Eisenbud and others are deeply protective of the truth-driven priorities that they say separate mathematics from many other scientific communities. Mathematicians inherit a culture that puts knowledge first and recognition second, they add. This is evident in the way mathematicians list authors on joint papers in alphabetical order rather than the magnitude of their contribution– a tradition that other scientific disciplines don’t share.
Eisenbud worries that an award system would chip away at a culture of open intellectual exchange while sowing feelings of resentment among a group that tends to communicate as equals. “This sort of thing fumes and sputters and poisons the atmosphere for years,” he says.
Some members of the AMS predict even more dire consequences: they think that a fellows program would actually deteriorate the quality of work among its members by embroiling them in political negotiations. Michael Reeken, a mathematics professor at the University of Wuppertal, insists that it’s impossible to do good mathematics while being politically active. Fellows in the proposed program would have to spend a certain amount of time during each year nominating candidates and electing new fellows, and even that is too much time for someone trying to do great work, he argues.
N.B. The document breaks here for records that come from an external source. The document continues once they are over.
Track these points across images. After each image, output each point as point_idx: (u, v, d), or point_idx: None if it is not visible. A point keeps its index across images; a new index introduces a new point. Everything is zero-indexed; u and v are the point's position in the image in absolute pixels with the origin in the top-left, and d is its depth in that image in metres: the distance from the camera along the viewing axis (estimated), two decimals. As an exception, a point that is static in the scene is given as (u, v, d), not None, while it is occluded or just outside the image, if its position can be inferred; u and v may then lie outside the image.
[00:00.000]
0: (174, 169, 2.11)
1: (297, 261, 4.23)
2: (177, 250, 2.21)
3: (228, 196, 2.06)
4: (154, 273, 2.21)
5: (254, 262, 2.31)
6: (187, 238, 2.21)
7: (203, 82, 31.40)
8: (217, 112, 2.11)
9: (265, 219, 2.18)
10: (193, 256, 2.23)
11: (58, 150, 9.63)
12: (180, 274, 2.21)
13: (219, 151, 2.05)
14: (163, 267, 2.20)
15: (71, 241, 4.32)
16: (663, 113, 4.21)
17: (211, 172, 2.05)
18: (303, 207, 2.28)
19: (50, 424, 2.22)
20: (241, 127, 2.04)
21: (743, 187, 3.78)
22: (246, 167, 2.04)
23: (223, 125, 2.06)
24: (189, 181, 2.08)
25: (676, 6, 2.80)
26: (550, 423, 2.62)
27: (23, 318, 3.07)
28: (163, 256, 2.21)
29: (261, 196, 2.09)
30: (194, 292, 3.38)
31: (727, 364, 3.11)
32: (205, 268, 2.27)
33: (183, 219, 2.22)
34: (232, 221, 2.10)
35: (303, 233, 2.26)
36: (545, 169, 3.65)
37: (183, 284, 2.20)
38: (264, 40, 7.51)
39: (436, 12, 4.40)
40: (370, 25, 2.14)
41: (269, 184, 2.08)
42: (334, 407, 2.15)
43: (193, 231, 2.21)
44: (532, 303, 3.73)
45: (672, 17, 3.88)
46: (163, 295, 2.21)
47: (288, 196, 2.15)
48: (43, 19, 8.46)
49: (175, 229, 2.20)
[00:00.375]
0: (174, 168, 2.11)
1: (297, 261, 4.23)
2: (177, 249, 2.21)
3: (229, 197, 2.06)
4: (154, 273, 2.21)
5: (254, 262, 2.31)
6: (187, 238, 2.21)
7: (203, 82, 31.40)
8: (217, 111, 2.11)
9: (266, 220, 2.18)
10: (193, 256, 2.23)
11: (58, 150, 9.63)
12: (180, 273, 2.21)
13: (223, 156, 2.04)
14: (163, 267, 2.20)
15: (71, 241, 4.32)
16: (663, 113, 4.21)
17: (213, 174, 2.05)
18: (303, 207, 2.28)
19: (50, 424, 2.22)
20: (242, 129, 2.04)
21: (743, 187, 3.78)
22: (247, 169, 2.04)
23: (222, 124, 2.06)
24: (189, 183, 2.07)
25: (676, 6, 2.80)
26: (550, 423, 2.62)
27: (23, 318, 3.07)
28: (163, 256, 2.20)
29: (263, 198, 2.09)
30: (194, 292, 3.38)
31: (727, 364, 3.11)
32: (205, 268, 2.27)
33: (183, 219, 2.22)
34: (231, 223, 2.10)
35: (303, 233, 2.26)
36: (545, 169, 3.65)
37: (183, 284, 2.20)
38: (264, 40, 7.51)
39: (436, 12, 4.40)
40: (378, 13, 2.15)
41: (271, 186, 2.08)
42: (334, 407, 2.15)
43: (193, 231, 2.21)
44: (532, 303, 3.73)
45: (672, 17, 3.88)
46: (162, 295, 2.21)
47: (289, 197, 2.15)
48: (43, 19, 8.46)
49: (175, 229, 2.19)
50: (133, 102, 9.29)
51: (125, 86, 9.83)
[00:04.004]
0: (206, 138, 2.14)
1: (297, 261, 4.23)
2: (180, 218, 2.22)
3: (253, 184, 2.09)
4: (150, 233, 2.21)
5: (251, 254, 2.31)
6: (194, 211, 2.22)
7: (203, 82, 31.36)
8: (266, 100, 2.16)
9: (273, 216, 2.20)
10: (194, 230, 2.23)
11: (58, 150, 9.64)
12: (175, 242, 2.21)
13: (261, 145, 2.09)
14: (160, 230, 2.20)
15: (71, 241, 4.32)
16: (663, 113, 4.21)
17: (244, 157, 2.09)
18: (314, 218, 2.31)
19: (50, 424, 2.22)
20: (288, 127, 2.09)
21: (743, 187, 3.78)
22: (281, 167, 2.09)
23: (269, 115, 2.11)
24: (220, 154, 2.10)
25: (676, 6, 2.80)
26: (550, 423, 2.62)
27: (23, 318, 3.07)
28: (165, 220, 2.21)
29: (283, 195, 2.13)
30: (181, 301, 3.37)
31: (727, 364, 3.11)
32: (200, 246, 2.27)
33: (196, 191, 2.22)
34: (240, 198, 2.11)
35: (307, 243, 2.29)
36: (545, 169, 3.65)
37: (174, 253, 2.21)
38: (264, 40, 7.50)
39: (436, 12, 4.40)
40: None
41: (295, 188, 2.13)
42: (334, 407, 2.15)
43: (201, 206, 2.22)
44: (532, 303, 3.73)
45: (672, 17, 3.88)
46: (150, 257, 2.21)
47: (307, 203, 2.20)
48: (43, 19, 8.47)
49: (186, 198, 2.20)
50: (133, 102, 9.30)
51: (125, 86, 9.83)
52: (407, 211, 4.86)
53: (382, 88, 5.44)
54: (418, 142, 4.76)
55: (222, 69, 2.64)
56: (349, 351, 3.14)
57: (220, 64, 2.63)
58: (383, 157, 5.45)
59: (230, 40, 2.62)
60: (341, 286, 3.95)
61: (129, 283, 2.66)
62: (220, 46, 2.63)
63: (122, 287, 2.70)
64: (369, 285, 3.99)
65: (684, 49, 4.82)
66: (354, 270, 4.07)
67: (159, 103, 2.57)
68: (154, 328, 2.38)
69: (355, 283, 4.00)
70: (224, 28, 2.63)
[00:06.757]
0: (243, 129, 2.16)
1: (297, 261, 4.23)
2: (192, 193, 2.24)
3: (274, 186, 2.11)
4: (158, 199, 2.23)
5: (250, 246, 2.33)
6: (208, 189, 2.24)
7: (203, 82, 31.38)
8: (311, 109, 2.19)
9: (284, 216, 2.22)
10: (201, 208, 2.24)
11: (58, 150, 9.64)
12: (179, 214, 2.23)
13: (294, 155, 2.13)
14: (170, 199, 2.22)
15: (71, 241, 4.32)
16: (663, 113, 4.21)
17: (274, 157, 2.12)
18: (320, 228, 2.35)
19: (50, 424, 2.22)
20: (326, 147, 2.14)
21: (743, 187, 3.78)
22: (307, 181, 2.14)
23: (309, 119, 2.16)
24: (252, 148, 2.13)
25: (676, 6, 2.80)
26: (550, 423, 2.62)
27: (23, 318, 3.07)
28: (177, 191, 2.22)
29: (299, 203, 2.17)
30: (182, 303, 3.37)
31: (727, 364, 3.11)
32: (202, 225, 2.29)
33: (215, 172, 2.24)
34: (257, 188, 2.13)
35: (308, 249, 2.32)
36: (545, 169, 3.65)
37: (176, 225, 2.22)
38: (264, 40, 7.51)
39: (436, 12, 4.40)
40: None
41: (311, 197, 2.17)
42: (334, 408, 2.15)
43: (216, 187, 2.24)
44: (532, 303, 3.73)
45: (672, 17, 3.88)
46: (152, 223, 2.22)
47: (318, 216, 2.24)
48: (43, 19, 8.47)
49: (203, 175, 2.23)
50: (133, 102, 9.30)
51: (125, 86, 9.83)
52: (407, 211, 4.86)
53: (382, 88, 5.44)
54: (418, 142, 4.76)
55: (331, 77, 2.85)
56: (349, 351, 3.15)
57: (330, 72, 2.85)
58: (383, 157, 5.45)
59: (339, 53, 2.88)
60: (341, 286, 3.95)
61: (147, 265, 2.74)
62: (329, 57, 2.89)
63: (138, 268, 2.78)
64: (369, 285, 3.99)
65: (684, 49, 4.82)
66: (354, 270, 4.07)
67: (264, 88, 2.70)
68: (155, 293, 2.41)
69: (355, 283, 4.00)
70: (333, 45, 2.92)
Of course, accepting the honor would not be mandatory, and mathematical purists such as Reeken will always exist, no matter how the society changes.
Friedlander says she plans on raising the issue again in 2007 and feels confident, given the majority vote this year, that the AMS will soon have a fellows program. While it’s unlikely that they would follow Grothendieck’s retreat into the mountains, Reeken and others have guaranteed their resignation from the society if the measure gets pushed into existence.